* ACTIVITY:
Exclude the pictures, then restate every entry below exactly.

━━━ DATASET CONTENT

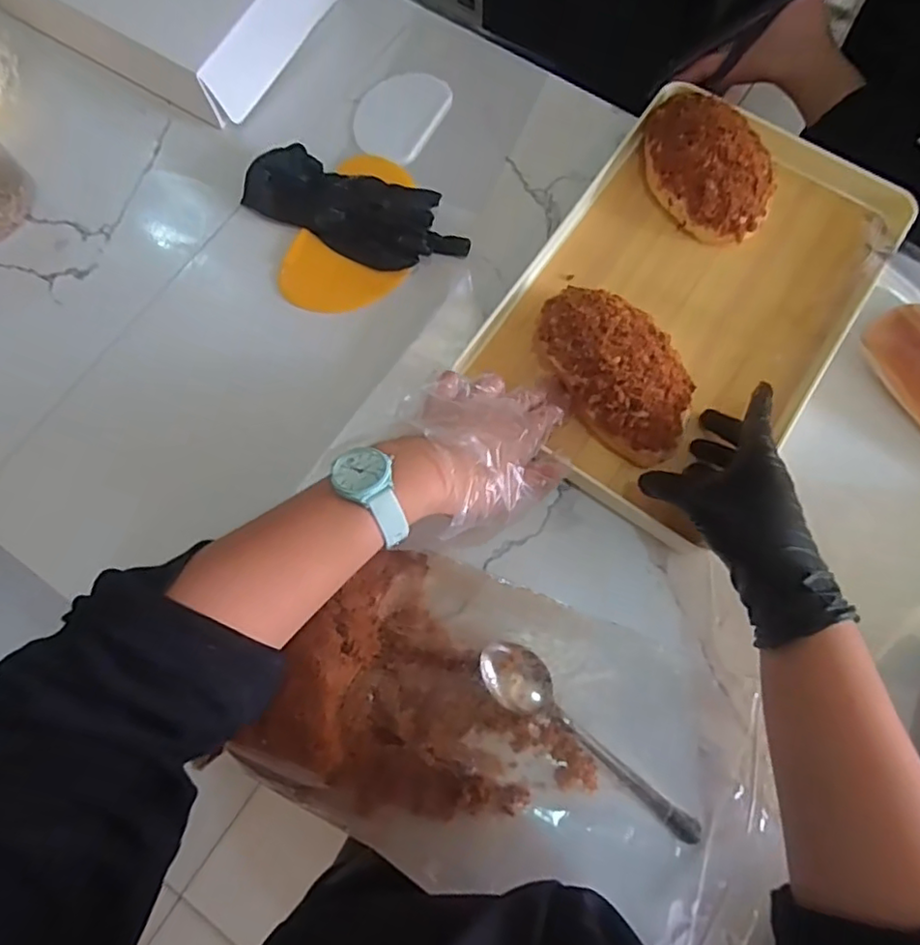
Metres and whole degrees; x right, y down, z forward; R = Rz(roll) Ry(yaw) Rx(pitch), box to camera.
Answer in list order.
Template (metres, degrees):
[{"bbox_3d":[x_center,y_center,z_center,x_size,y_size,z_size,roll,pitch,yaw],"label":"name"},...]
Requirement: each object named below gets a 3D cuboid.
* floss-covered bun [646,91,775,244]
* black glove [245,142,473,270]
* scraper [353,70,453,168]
[{"bbox_3d":[0.195,-0.245,0.482,0.079,0.061,0.133,-25,76,-6],"label":"floss-covered bun"},{"bbox_3d":[-0.087,-0.220,0.503,0.188,0.021,0.078,23,76,7],"label":"black glove"},{"bbox_3d":[-0.054,-0.323,0.541,0.074,0.004,0.099,26,77,8],"label":"scraper"}]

━━━━━━

* FINAL ANSWER:
Metres and whole degrees; x right, y down, z forward; R = Rz(roll) Ry(yaw) Rx(pitch), box to camera.
Answer in list order.
Template (metres, degrees):
[{"bbox_3d":[x_center,y_center,z_center,x_size,y_size,z_size,roll,pitch,yaw],"label":"name"},...]
Requirement: each object named below gets a 3D cuboid.
* floss-covered bun [646,91,775,244]
* black glove [245,142,473,270]
* scraper [353,70,453,168]
[{"bbox_3d":[0.195,-0.245,0.482,0.079,0.061,0.133,-25,76,-6],"label":"floss-covered bun"},{"bbox_3d":[-0.087,-0.220,0.503,0.188,0.021,0.078,23,76,7],"label":"black glove"},{"bbox_3d":[-0.054,-0.323,0.541,0.074,0.004,0.099,26,77,8],"label":"scraper"}]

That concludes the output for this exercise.